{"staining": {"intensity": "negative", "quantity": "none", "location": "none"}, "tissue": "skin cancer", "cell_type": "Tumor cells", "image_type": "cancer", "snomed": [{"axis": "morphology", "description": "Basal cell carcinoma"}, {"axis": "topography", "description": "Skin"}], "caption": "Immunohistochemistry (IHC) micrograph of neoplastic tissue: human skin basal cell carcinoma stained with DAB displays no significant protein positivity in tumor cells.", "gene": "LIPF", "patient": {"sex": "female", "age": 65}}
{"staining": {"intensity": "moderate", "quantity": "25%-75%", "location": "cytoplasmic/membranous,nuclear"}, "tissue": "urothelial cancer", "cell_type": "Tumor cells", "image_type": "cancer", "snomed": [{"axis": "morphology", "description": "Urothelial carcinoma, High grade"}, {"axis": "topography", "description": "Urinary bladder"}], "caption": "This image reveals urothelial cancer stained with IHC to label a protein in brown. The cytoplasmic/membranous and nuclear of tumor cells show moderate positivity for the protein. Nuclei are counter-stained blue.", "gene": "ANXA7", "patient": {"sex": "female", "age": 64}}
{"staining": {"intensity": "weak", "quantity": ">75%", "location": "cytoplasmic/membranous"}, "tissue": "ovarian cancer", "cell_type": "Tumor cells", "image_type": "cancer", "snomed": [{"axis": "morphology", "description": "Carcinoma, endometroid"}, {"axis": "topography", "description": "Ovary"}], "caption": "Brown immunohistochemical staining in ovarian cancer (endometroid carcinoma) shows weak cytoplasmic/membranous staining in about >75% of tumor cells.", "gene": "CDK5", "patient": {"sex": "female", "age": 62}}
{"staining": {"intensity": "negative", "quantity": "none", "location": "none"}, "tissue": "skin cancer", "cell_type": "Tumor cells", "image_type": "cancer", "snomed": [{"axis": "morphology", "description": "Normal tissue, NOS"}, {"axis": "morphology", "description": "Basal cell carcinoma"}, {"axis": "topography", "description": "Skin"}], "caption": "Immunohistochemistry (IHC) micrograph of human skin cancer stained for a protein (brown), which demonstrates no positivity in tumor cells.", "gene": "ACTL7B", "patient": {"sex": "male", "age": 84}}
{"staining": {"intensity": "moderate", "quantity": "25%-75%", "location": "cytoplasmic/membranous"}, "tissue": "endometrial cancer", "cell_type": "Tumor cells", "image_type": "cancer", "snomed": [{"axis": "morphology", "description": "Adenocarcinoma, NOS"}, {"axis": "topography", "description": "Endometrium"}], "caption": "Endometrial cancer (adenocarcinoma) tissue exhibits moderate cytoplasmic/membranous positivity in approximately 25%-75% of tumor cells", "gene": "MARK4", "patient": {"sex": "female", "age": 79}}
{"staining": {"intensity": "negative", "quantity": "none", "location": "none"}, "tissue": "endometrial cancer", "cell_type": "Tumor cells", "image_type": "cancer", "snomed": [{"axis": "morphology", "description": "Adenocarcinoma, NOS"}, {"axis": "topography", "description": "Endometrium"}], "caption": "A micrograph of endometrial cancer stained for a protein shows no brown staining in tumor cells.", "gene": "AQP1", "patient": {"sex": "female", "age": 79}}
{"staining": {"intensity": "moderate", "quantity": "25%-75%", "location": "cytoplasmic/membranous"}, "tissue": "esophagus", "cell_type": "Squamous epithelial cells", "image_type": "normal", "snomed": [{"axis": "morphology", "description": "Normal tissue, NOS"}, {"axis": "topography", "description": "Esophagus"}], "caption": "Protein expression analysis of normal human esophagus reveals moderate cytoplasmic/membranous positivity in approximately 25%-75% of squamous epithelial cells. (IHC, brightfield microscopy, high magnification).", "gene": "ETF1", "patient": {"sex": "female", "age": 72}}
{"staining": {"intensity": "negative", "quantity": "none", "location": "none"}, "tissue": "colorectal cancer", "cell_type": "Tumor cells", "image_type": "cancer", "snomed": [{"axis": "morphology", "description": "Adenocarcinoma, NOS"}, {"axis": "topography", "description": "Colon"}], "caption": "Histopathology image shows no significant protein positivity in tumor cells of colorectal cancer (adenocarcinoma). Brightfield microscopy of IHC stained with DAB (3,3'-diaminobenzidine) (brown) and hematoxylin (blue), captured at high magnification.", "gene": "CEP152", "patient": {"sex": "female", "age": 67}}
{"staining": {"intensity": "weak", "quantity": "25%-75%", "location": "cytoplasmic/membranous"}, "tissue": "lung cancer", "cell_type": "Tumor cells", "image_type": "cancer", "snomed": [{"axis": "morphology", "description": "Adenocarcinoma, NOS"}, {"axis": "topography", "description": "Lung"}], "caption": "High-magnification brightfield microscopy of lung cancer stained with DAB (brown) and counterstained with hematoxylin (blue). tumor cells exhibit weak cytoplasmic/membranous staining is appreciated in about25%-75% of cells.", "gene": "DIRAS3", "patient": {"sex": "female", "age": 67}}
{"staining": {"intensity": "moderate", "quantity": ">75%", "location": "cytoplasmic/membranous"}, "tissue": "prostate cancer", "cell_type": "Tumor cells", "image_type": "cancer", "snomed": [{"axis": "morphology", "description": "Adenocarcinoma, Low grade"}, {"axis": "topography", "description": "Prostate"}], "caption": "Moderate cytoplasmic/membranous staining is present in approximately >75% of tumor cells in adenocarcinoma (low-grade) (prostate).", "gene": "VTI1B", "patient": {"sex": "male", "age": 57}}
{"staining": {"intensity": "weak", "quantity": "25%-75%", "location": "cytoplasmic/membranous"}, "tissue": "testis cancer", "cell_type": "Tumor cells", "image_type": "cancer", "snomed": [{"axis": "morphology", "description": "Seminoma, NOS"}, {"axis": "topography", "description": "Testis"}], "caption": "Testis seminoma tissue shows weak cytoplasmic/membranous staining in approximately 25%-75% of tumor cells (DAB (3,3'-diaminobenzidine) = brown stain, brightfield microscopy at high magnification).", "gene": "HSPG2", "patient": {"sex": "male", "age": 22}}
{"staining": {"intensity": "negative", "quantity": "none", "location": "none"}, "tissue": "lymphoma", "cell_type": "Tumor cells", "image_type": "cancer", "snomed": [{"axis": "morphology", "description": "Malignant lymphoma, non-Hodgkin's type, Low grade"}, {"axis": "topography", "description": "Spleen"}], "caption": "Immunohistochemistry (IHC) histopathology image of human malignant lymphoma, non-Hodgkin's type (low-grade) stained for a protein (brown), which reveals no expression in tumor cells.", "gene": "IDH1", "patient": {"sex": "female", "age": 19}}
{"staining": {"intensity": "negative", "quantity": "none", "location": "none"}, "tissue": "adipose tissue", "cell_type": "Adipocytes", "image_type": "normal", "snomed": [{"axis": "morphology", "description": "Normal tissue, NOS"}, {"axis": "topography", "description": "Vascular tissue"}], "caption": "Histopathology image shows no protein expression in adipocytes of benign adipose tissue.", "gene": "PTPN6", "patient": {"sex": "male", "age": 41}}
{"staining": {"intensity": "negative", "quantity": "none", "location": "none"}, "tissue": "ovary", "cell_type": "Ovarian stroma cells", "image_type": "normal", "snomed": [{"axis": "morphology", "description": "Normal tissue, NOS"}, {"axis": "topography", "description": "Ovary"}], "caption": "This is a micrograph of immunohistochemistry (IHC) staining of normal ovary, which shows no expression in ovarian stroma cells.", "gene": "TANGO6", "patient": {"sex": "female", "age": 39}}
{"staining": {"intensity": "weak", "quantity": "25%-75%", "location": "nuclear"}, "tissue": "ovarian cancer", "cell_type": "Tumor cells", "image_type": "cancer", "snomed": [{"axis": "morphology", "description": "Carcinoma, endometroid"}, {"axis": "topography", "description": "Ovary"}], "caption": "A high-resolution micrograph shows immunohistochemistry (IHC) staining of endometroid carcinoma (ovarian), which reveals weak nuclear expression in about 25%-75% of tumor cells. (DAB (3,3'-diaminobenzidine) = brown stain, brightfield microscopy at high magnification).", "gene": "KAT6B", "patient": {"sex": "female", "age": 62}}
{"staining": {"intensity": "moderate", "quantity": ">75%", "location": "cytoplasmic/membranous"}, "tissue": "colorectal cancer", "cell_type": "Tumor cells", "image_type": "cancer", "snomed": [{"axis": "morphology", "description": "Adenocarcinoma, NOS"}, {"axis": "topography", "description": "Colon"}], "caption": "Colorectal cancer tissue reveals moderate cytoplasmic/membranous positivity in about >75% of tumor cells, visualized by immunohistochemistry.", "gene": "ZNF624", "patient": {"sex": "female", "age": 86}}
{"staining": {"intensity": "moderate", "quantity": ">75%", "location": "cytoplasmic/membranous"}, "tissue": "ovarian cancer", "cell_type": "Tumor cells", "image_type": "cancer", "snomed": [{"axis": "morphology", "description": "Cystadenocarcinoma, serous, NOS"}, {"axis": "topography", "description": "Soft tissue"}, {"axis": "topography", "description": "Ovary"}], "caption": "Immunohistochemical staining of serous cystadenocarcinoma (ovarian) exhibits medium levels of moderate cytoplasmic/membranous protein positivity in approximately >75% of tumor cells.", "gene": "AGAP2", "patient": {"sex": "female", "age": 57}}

▶ [Your objective] Would you please copy, word for word, everything above from the line containing "shows no protein" down to the line containing "cancer tissue reveals", those two lines included?

▶ [Written solution]
{"staining": {"intensity": "negative", "quantity": "none", "location": "none"}, "tissue": "adipose tissue", "cell_type": "Adipocytes", "image_type": "normal", "snomed": [{"axis": "morphology", "description": "Normal tissue, NOS"}, {"axis": "topography", "description": "Vascular tissue"}], "caption": "Histopathology image shows no protein expression in adipocytes of benign adipose tissue.", "gene": "PTPN6", "patient": {"sex": "male", "age": 41}}
{"staining": {"intensity": "negative", "quantity": "none", "location": "none"}, "tissue": "ovary", "cell_type": "Ovarian stroma cells", "image_type": "normal", "snomed": [{"axis": "morphology", "description": "Normal tissue, NOS"}, {"axis": "topography", "description": "Ovary"}], "caption": "This is a micrograph of immunohistochemistry (IHC) staining of normal ovary, which shows no expression in ovarian stroma cells.", "gene": "TANGO6", "patient": {"sex": "female", "age": 39}}
{"staining": {"intensity": "weak", "quantity": "25%-75%", "location": "nuclear"}, "tissue": "ovarian cancer", "cell_type": "Tumor cells", "image_type": "cancer", "snomed": [{"axis": "morphology", "description": "Carcinoma, endometroid"}, {"axis": "topography", "description": "Ovary"}], "caption": "A high-resolution micrograph shows immunohistochemistry (IHC) staining of endometroid carcinoma (ovarian), which reveals weak nuclear expression in about 25%-75% of tumor cells. (DAB (3,3'-diaminobenzidine) = brown stain, brightfield microscopy at high magnification).", "gene": "KAT6B", "patient": {"sex": "female", "age": 62}}
{"staining": {"intensity": "moderate", "quantity": ">75%", "location": "cytoplasmic/membranous"}, "tissue": "colorectal cancer", "cell_type": "Tumor cells", "image_type": "cancer", "snomed": [{"axis": "morphology", "description": "Adenocarcinoma, NOS"}, {"axis": "topography", "description": "Colon"}], "caption": "Colorectal cancer tissue reveals moderate cytoplasmic/membranous positivity in about >75% of tumor cells, visualized by immunohistochemistry.", "gene": "ZNF624", "patient": {"sex": "female", "age": 86}}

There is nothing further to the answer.